━━━ PASSAGE SHOWN
We also have several additional sources of liquidity, including the
available-for-sale investment securities portfolio, which at June 30, 2001
amounted to $33.5 million. Also, many of our loans are originated pursuant to
underwriting standards which make them readily marketable to other financial
institutions or investors in the secondary market. In addition, in order to meet
liquidity needs on a temporary basis, we have established lines of credit with
other financial institutions to purchase up to $9.0 million in Federal funds and
may borrow funds at the Federal Reserve discount window, subject to our ability
to supply collateral. During the fourth quarter of 2000, we became a member of
the Federal Home Loan Bank of New York and have an additional overnight
borrowing line of $5.4 million. In addition, subject to certain Federal Home
Loan Bank requirements, we may also obtain longer-term advances of up to 30% of
our assets. As of June 30, 2001, we have no borrowed funds.

We believe that our liquidity position is sufficient to provide funds to meet
future loan demand or the possible outflow of deposits, in addition to enabling
us to adapt to changing interest rate conditions.


Capital Resources

Stockholder's equity increased by $718 thousand at June 30, 2001 compared to
December 31, 2000. The changes in stockholders' equity during the six months
ended June 30, 2001 were comprised of an increase from net income of $681
thousand and an increase of $40 thousand in the unrealized gains, net of taxes,
in the available-for-sale investment securities portfolio. These increases were
partially offset by $3 thousand paid as cash in lieu of fractional shares for
our second quarter 5% stock dividend.

Our regulators, the Board of Governors of the Federal Reserve System (which
regulates bank holding companies), and the Bank's Federal regulator, the Federal
Deposit Insurance Corporation, have issued guidelines classifying and defining
capital into the following components: (1) Tier I Capital, which includes
tangible stockholders' equity for common stock and certain qualifying preferred
stock, and excludes net unrealized gains or losses on available-for-sale
securities and deferred tax assets that are dependent on projected taxable
income greater than one year in the future, and (2) Tier II Capital (Total
Capital), which includes a portion of the

                                       14



allowance for loan losses and certain
qualifying long-term debt and preferred stock that does not qualify for Tier I
Capital. The risk-based capital guidelines require financial institutions to
apply certain risk factors ranging from 0% to 100%, against assets to determine
total risk-based assets. The minimum Tier I and the combined Tier I and Tier II
capital to risk-weighted assets ratios are 4.0% and 8.0%, respectively. Our
Regulators have also adopted regulations which supplement the risk-based capital
guidelines to include a minimum leverage ratio of Tier I Capital to total assets
of 3.0%. For those institutions with higher levels of risk or that are
experiencing or anticipating significant growth, the minimum leverage ratio will
be proportionately increased by 100 to 200 basis points.

The following table summarizes the risk-based and leverage capital ratios for
the Company and the Bank at June 30, 2001 as well as the regulatory required
minimum and "well capitalized" capital ratios:



                                        June 30, 2001         Regulatory Requirement
                                       ---------------      --------------------------
                               Company     Bank          Minimum          "Well Capitalized"
━━━━━━
━━━ RAW DATA
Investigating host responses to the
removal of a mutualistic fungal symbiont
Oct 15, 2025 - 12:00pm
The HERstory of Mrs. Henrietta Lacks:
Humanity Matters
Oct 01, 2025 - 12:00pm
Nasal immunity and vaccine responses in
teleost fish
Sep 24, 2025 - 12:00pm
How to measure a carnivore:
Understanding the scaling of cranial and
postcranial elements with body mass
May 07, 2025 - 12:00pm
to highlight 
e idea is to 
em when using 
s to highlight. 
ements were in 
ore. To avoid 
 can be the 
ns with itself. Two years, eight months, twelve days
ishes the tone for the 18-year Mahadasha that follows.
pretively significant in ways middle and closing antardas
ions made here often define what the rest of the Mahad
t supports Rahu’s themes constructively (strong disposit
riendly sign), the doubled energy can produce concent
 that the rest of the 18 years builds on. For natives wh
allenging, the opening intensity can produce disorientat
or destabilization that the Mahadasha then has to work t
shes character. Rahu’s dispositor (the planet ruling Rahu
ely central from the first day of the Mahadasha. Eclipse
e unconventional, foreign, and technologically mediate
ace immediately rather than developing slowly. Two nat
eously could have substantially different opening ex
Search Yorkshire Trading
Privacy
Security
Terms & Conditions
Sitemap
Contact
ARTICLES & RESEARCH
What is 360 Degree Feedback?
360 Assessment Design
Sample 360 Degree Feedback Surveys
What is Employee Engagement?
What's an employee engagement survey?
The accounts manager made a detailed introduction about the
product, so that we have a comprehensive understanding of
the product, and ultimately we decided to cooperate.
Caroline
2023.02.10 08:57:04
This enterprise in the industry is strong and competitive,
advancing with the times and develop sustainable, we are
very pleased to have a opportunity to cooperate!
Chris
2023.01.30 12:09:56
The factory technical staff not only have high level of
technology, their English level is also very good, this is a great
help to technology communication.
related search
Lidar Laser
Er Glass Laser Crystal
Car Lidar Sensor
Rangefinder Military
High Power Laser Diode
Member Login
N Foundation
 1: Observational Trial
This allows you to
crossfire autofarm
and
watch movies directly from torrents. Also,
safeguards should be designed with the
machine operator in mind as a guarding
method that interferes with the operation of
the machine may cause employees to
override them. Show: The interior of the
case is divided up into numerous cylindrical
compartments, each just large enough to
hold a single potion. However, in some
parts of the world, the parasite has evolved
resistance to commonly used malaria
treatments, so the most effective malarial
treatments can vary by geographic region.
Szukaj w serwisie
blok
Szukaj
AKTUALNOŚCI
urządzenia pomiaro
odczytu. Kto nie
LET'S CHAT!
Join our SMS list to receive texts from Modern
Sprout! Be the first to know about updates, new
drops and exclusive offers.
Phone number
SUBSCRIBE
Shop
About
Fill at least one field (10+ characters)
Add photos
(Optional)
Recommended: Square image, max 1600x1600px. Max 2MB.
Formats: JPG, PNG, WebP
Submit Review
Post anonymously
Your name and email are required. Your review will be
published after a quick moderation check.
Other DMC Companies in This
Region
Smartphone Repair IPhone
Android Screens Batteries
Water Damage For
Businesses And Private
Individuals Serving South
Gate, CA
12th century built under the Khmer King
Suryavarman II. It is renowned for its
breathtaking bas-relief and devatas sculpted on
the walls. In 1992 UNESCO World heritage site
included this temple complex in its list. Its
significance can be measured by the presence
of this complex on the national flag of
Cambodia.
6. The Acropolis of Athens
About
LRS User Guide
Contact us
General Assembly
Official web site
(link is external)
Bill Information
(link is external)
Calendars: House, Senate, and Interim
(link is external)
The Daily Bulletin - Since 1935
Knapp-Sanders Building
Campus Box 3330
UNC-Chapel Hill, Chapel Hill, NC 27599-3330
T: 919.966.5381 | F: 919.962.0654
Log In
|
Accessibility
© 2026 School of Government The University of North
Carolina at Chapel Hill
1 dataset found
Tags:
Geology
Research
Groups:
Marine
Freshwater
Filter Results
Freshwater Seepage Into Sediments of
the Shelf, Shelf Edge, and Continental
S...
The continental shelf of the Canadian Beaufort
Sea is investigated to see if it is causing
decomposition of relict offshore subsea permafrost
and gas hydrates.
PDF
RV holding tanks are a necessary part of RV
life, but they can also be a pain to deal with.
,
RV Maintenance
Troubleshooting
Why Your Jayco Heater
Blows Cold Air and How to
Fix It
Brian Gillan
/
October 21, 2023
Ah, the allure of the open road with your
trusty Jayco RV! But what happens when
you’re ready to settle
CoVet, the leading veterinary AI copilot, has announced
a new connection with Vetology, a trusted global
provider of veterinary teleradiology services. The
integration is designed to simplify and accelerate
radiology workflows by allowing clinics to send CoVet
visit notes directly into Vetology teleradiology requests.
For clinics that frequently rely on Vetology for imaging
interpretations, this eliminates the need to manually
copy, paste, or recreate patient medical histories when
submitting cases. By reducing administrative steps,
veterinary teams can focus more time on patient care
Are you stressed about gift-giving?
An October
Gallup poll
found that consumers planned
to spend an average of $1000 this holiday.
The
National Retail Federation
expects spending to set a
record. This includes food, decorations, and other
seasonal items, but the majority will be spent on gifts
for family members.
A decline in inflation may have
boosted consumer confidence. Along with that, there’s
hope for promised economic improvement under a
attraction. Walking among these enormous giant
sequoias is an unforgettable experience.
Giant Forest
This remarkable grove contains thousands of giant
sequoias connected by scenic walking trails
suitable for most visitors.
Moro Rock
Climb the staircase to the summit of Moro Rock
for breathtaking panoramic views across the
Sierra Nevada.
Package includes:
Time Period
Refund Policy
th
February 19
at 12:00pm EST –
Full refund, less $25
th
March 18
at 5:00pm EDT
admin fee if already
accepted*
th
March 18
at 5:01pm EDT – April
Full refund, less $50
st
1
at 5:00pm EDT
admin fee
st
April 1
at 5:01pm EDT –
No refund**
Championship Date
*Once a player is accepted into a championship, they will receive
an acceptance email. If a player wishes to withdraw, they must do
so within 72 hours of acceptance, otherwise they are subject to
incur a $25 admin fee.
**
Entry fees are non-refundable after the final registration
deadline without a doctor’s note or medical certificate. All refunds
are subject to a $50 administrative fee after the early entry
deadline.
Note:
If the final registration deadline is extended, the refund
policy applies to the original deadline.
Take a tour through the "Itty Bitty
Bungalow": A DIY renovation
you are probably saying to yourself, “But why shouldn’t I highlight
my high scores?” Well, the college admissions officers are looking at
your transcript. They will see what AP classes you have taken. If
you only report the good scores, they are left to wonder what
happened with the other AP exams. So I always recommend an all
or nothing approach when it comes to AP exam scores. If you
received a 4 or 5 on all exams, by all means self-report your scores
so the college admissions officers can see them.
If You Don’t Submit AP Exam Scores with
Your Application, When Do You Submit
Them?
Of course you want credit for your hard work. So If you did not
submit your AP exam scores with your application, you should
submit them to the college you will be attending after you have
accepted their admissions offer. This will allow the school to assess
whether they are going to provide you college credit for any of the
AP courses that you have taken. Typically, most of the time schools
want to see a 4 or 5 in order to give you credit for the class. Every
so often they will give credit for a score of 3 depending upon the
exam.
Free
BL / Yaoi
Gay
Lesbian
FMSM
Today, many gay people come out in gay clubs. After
━━━━━━
- **EXERCISE 1**
Using the passage on liquidity and capital resources, decide whether each statement agrees with it. For each, answer yes or no and quote the words from the passage that decide it.
(a) Borrowing at the Federal Reserve discount window depends on the ability to supply collateral.
(b) At June 30, 2001, there were funds borrowed from the Federal Home Loan Bank of New York.
(c) The minimum leverage ratio of Tier I Capital to total assets is 4.0%.
- **EXERCISE 2**
Pick up the passage on liquidity and capital resources at the point where it stops, and write what comes next.

- **EXPECTED OUTPUT 1**
(a) Yes: "may borrow funds at the Federal Reserve discount window, subject to our ability to supply collateral"
(b) No: "As of June 30, 2001, we have no borrowed funds."
(c) No: "a minimum leverage ratio of Tier I Capital to total assets of 3.0%"

- **EXPECTED OUTPUT 2**
                               -------    -----         ---------         ------------------
                                                                    
Risk-based Capital:
Tier I capital ratio...........12.88%     12.88%          4.00%                 6.00%
Total capital ratio............14.05%     14.05%          8.00%                10.00%

Leverage ratio.................10.53%     10.54%       3.00%-5.00%        5.00% or greater



In addition, pursuant to the order of the New Jersey Department of Banking and
Insurance approving the Bank's charter, as amended during April, 2001, for its
first five years of operation, the Bank is required to maintain a ratio of
equity to total assets of at least 8.00%. As of June 30, 2001 the Bank's ratio
of equity capital to total assets was 9.37%.

As noted in the above table, the Company's and the Bank's capital ratios exceed
the minimum regulatory and "well capitalized" requirements.


Impact of Inflation and Changing Prices

Our financial statements and notes thereto, presented elsewhere herein, have
been prepared in accordance with generally accepted accounting principles, which
require the measurement of financial position and operating results in terms of
historical dollars without considering the change in the relative purchasing
power of money over time and due to inflation. The impact of inflation is
reflected in the increased cost of our operations. Unlike most industrial
companies, nearly all of our assets and liabilities are monetary. As a result,
interest rates have a greater impact on our performance than do the effects of
general levels of inflation. Interest rates do not necessarily move in the same
direction or to the same extent as the prices of goods and services.

                                       15




RESULTS OF OPERATIONS for the six months ended June 30, 2001 compared to the six
months ended June 30, 2000


Net Income
For the six months ended June 30, 2001, we earned $681 thousand after $387
thousand of income tax expense compared to $386 thousand in net income after no
income tax expense for the same period last year. During 2000, we benefited from
the application of net operating loss carry-forwards which were not available in
2001. Basic and diluted net income per share for the six months ended June 30,
2001 was $0.34 and $0.33, respectively, compared to basic and diluted net income
per share of $0.19 for the same prior year period. The increase in net income
was primarily due to a $1.1 million, or 37.9%, increase in net interest income
and a $0.3 million, or 75.0%, increase in non-interest income. These items were
partially offset by a $0.1 million, or 100.0%, increase in the provision for
loan losses, a $0.6 million, or 21.4%, increase in non-interest expenses, and
$0.4 million in tax expense for the first six months of 2001 compared to no tax
expense for 2000.

Net Interest Income
Net interest income increased $1.1 million, or 37.9%, to $4.0 million for the
six months ended June 30, 2001 from $2.9 million for the same prior year period.
The increase in net interest income was due primarily to volume increases as
average interest earning assets, net of average interest bearing liabilities,
increased by $9.5 million, or 27.5%, for the first six months of 2001 compared
to the same prior year period.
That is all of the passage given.